##### Record set #####

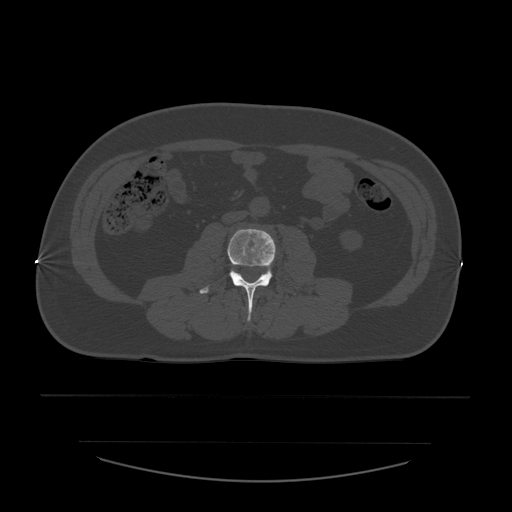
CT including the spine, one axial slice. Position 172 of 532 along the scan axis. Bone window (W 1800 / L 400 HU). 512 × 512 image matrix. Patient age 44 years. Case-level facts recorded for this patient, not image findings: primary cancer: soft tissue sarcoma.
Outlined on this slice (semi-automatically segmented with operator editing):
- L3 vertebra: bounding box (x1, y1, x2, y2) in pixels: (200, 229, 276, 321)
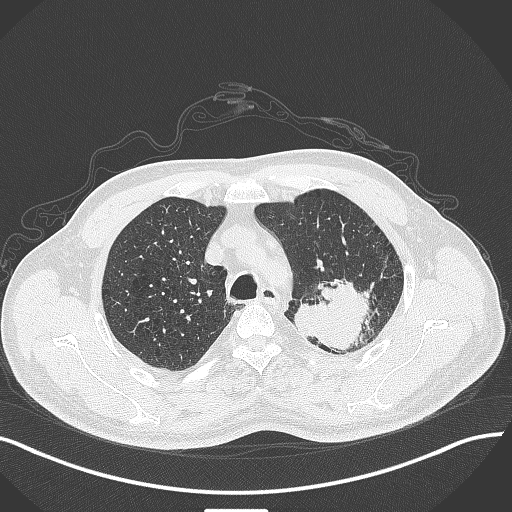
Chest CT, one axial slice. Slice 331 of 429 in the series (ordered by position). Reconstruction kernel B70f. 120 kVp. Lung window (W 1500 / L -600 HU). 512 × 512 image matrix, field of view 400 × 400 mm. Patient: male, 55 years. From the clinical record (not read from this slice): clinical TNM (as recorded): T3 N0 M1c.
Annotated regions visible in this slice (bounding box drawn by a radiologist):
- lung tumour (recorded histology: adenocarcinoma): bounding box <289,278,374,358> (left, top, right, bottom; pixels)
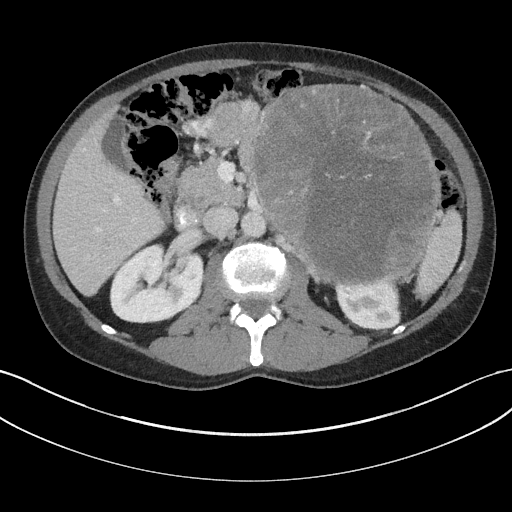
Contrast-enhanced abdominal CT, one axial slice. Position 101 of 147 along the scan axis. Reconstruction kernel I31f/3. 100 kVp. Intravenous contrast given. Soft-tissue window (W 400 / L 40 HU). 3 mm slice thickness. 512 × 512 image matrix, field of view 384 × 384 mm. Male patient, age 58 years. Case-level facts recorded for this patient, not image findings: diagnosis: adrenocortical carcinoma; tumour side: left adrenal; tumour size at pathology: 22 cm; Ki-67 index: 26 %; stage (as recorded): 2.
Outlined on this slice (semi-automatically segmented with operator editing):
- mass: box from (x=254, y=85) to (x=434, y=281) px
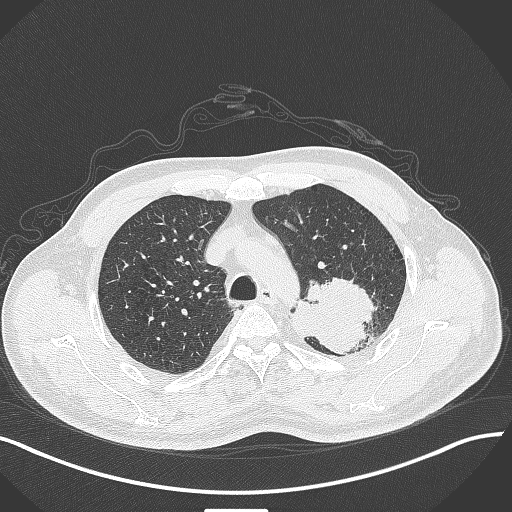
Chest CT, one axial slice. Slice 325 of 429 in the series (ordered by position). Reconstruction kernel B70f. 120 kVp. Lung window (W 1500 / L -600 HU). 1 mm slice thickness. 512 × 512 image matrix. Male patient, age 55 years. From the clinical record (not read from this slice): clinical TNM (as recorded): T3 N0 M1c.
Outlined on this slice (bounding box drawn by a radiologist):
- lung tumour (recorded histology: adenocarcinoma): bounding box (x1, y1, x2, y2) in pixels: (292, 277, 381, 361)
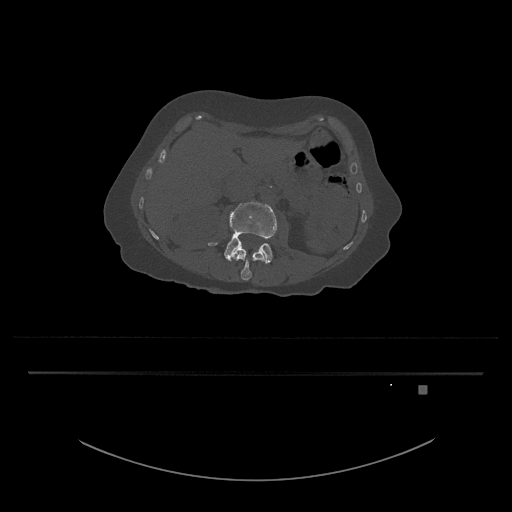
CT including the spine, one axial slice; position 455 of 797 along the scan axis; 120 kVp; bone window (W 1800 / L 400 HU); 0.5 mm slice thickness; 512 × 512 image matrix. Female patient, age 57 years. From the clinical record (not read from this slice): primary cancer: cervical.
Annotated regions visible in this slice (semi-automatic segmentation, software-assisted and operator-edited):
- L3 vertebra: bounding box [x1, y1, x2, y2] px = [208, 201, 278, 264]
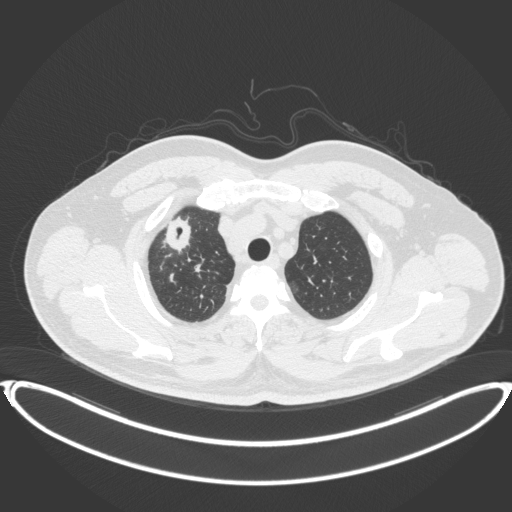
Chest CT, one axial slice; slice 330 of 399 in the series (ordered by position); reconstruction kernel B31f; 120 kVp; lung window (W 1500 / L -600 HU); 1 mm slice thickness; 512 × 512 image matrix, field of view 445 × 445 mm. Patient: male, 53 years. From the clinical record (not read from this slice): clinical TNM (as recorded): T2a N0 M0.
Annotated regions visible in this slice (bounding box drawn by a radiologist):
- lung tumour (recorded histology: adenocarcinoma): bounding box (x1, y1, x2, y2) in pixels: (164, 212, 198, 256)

#####

Description of the task - Answer with the number alone after working out how many lines in the records contain the string "histology".

Your solution - 3